→ **Source extract**
==================================================
Yugoslavia’s Hidden History: Partisan-Ustashi Collaboration in the World War II (1941−1945)
The aim of this article is to give a significant contribution to both Balkan and South Slavic historiography in clarification of the question of direct and indirect military-political cooperation between the Partisans of Corporal and Marshal Josip Broz Tito and the Ustashi leader (Poglavnik) Ante Pavelić on the territory of the Independent State of Croatia during the World War II (1941−1945) and to highlight the ideological and political roots and objectives of this cooperation. The article is mainly based on the primary archival documents housed in Belgrade, but never used by the official state's Titoist historiography, and on the testimonies of participants in historical events from the Yugoslav Army in the Fatherland (the so-called Chetniks) who were after 1945 in exile.
Yugoslavia’s Hidden History: Partisan-Ustashi
Collaboration in the World War II (1941−1945)
Vladislav B. Sotirović
Mykolas Romeris University, Faculty of Politics and Management, Institute of Political Sciences, Vilnius, Lithuania
To cite this article:
Vladislav B. Sotirović. Yugoslavia’s Hidden History: Partisan-Ustashi Collaboration in the World War II (1941−1945). History Research.
==================================================
→ **Data**
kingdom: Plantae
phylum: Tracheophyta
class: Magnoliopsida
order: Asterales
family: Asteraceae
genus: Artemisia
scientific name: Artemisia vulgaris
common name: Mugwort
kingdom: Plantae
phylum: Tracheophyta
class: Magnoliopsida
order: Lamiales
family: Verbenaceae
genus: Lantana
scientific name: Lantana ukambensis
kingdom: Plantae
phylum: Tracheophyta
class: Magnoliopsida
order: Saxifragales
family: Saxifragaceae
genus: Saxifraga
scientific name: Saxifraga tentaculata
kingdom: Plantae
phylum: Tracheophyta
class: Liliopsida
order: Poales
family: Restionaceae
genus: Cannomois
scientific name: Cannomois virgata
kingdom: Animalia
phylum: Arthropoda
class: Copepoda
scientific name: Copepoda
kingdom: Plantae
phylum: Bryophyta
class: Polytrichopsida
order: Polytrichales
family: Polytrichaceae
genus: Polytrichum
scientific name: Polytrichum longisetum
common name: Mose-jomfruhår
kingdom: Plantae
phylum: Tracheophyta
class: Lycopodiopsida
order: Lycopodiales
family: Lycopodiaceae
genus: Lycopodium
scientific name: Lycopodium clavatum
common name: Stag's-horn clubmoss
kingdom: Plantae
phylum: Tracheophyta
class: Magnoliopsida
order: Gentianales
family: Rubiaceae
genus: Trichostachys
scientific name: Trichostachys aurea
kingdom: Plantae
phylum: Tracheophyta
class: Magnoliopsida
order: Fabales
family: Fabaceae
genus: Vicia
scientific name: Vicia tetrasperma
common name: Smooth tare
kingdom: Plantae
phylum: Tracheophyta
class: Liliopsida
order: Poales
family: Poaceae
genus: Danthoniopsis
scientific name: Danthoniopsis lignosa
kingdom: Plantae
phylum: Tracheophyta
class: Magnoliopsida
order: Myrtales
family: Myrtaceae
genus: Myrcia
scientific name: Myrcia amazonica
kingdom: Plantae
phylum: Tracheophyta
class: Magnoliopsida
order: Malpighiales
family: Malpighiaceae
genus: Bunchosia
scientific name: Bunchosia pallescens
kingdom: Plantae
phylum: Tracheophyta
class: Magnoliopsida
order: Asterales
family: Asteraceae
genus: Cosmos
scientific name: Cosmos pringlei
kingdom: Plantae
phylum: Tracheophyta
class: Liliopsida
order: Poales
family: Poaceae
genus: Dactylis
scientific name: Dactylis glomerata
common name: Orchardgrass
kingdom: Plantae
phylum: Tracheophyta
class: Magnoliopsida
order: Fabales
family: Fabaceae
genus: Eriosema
==================================================
→ **Your task**
Continue the article on Partisan-Ustashi collaboration in World War II, picking up right after its final line above.

→ **Reply**
Vol. 3, No. 1, 2015, pp. 9-24. doi: 10.11648/j.history.20150301.12
Revolutionary winners in the civil war, Tito's Partisans
(officially called by themselves as the People's
Liberation Army of Yugoslavia) and the Communist
Party of Yugoslavia, organized a deliberate and well-
orchestrated policy of removal, and even physical
destruction, of the archival material of both their own
documents and the documents of their political enemies.
The Titoists succeeded in short period of time after their
military occupation of Belgrade and Serbia in October-
November 1944 to eliminate almost all compromising
authentic and original documents, which could
challenge to a greater or lesser extent, politically
coloured Titoist propaganda within the framework of
the official (quasi)-historiography about the war years
of 1941−1945.
Thus, for example, in the Yugoslav
archives the researcher can not find the key documents
of Tito's Partisans open cooperation and collaboration
with the Croat-Bosniak Ustashi, Albanian (Shquipetar)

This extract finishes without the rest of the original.